As equity investors focused on mid and lower mid-market companies, we have many such conversations with businesses and their advisors around the world. Every situation is different but, based on our experience, there are some golden rules for successful private equity deals.
First, never open negotiations without a top-notch lawyer who has a good track record on similar private equity deals. Each situation is different and complex, and many law firms claim to be familiar with private equity. However, we have found relatively few have enough commercial experience to really identify with the management or founder of a business.
This can make a real difference to the outcome so choose your lawyer well, seeking independent references for any potential private equity partners. Whilst this is underway you should do your homework on whichever business investment firm you’re talking to. What private equity deals has it previously done, for instance, and how did they go? It’s important not to rely on press releases and coverage but to find people who have actually worked with them and been involved on some of these.
What is the firm’s focus?
If a potential private equity partner claims to cover all sectors, look elsewhere – specialisation is usually an important precursor of successful investment. It’s obviously important to have good chemistry with the top team, but the senior people who lead the investment decisions are unlikely to be your most regular contacts.

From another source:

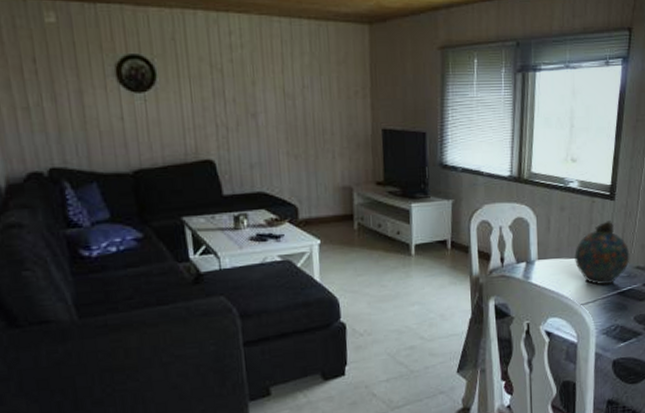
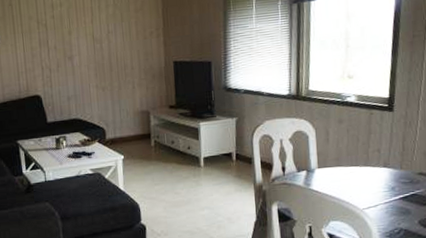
snuff bottle: present [574,221,630,285] -> none [354,130,412,191]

Private equity firms work by appointing an investment manager or an operating & finance partner. These are the people you will most likely work closely to, so be sure you have a good rapport with them.

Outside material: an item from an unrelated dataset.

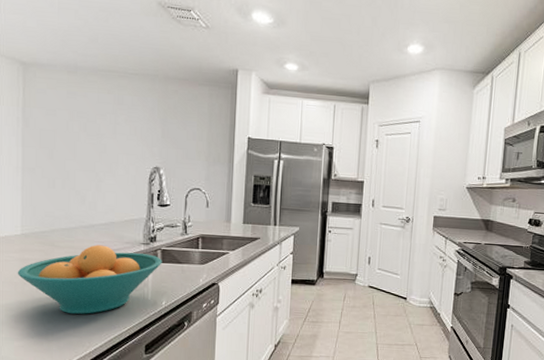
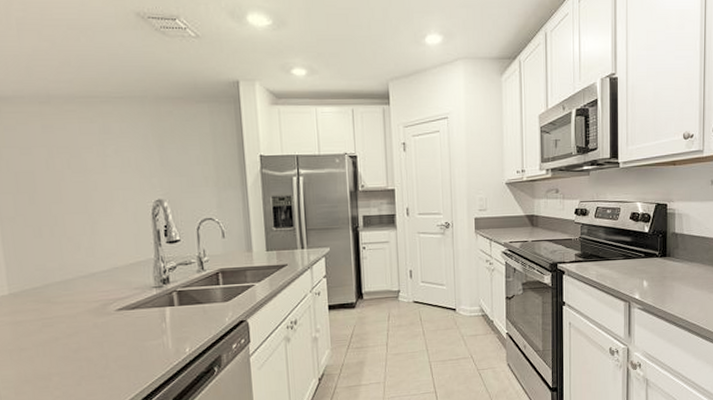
fruit bowl: present [17,245,162,315] -> none [10,294,180,377]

You should, however, take a deeper look at the senior PE team members. How successful are they individually? In this sector everyone works to make money and, whilst lots of people talk a good game, few have done really well. Try to find out if any of the team has made any real money (let’s say over £10m) because this is ultimately the test of success.

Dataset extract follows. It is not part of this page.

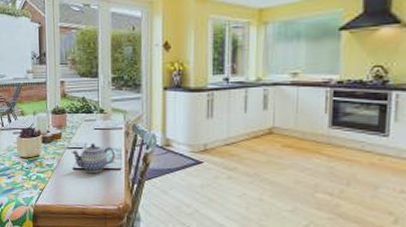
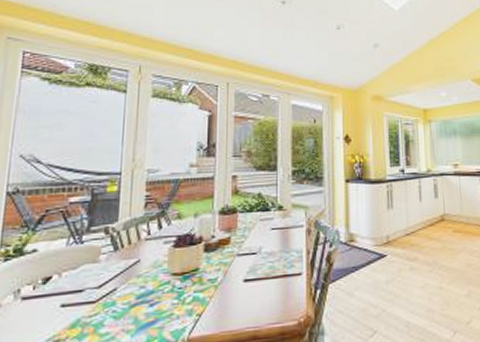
teapot: present [71,143,115,173] -> none [242,245,295,283]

Beyond this, there are some critical questions which should be centre stage in your negotiations.
¬ How much control will management have?
The question of how much control will reside with incumbent shareholders and management after any deal is often the most crucial. You need to know what you can and cannot do without consent of any incoming private equity partner and what the consent process is. For example, which decisions will need to be made at investment committee level rather than by the board?
¬ Is further funding available if needed?
Most companies find they need access to additional funding later, so you must understand if this is available and how this might work. Sometimes private equity firms might refuse to put in additional money themselves and propose other investors. Unless you have negotiated pre-emptive rights, you may not have a say and the shareholding of management further diluted.
¬ What is the exit route?
There will always be a business case around which private equity firms invest. You must ask what happens if the business deviates from that original plan and, if either party wants out, how that might work. Often, private equity firms come in with a fixed investment horizon. You should be sure you understand what this is and what happens if it is extended. If the business is loss-making, many PE firms may not want to sell, as this will force them to show losses and potentially compromise their ability to raise new funds. If they choose to sit tight and simply collect fees, managers and founders can become trapped in a situation without scope for either further investment or sale.
¬ What are the likely costs?
Significant costs can be recharged to the business, not only for due diligence but also management fees to the PE fund team and relating to interest-bearing debt and funding. You need to be clear what the costs are and roughly what they will be. Depending on the size of the business and how many years the asset has been held by the PE firm, costs can easily amount to several hundred thousand per year, which is material for a mid-market firm. Linked to this, you must be clear whether cash generated from the business can be recycled for investments or will go straight back to the fund.
¬ What is the business committing to?
Private equity firms often provide funding in the form of preference shares. These are basically a combination of equity and debt, so the business pays a higher rate of interest on the money invested as well as being diluted on the ordinary shares. Preference shares are also usually first in line for any money paid in the event of a sale, so you need to negotiate pre-emptive rights. Private equity investors put a lot of emphasis on representations and warranties and some firms may intentionally seek to include somewhat obscure clauses which might allow them to make a claim later on. Get your lawyers onto this and be clear to understand the implications.